> YOUR GOAL: Rewrite the lines below with "categories" changed to "groups" and everything else kept the same, leaving out the pictures.
===== DATA SUPPLIED
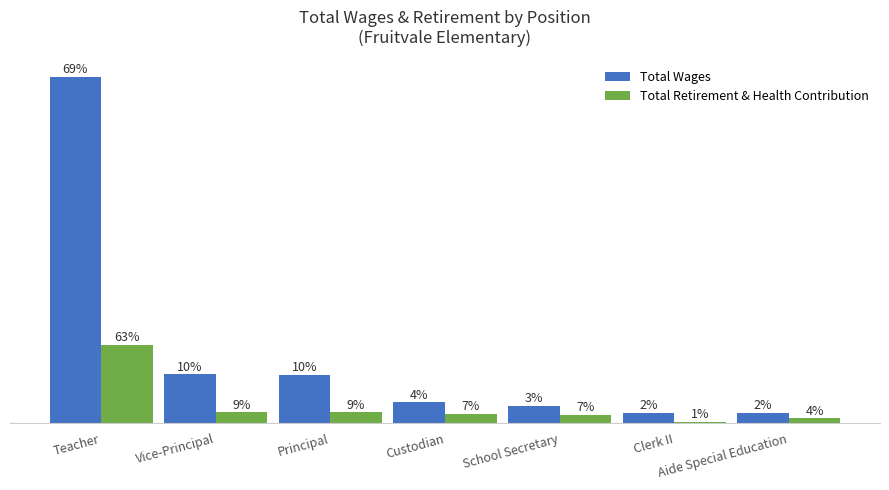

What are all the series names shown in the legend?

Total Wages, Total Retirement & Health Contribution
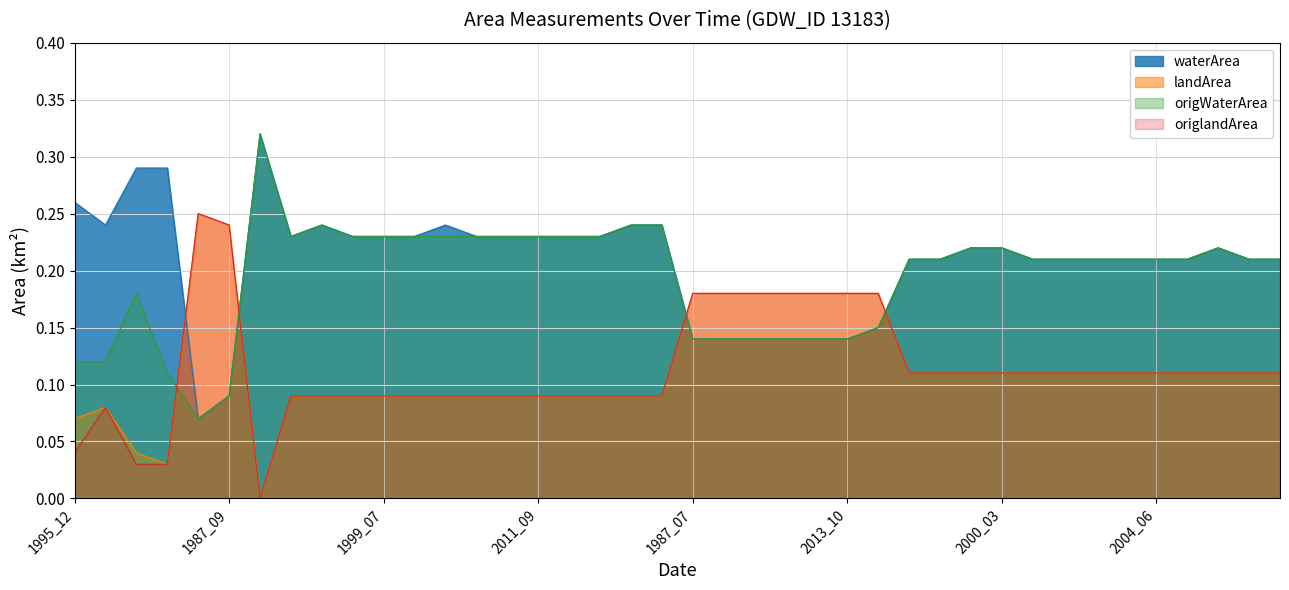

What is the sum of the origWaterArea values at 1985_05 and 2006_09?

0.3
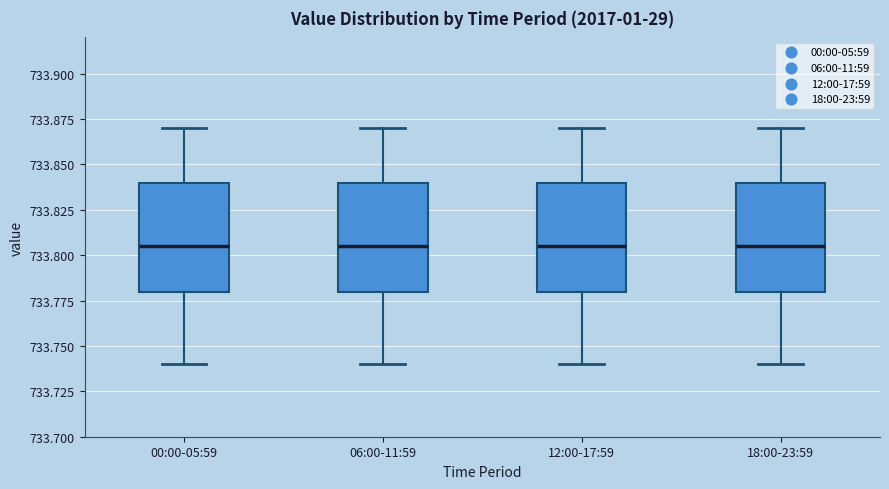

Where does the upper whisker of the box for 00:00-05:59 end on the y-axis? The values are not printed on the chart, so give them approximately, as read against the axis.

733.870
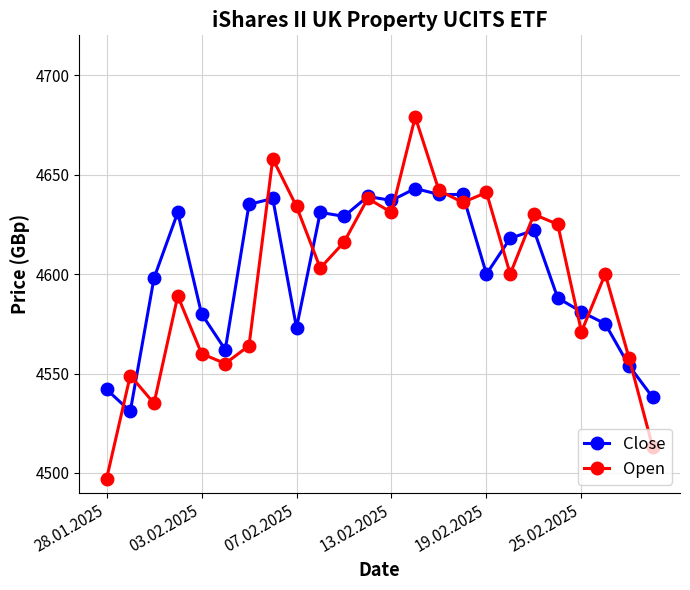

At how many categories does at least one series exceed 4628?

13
==========
> WRITTEN RESPONSE:
What are all the series names shown in the legend?

Total Wages, Total Retirement & Health Contribution

What is the sum of the origWaterArea values at 1985_05 and 2006_09?

0.3

Where does the upper whisker of the box for 00:00-05:59 end on the y-axis? The values are not printed on the chart, so give them approximately, as read against the axis.

733.870

At how many groups does at least one series exceed 4628?

13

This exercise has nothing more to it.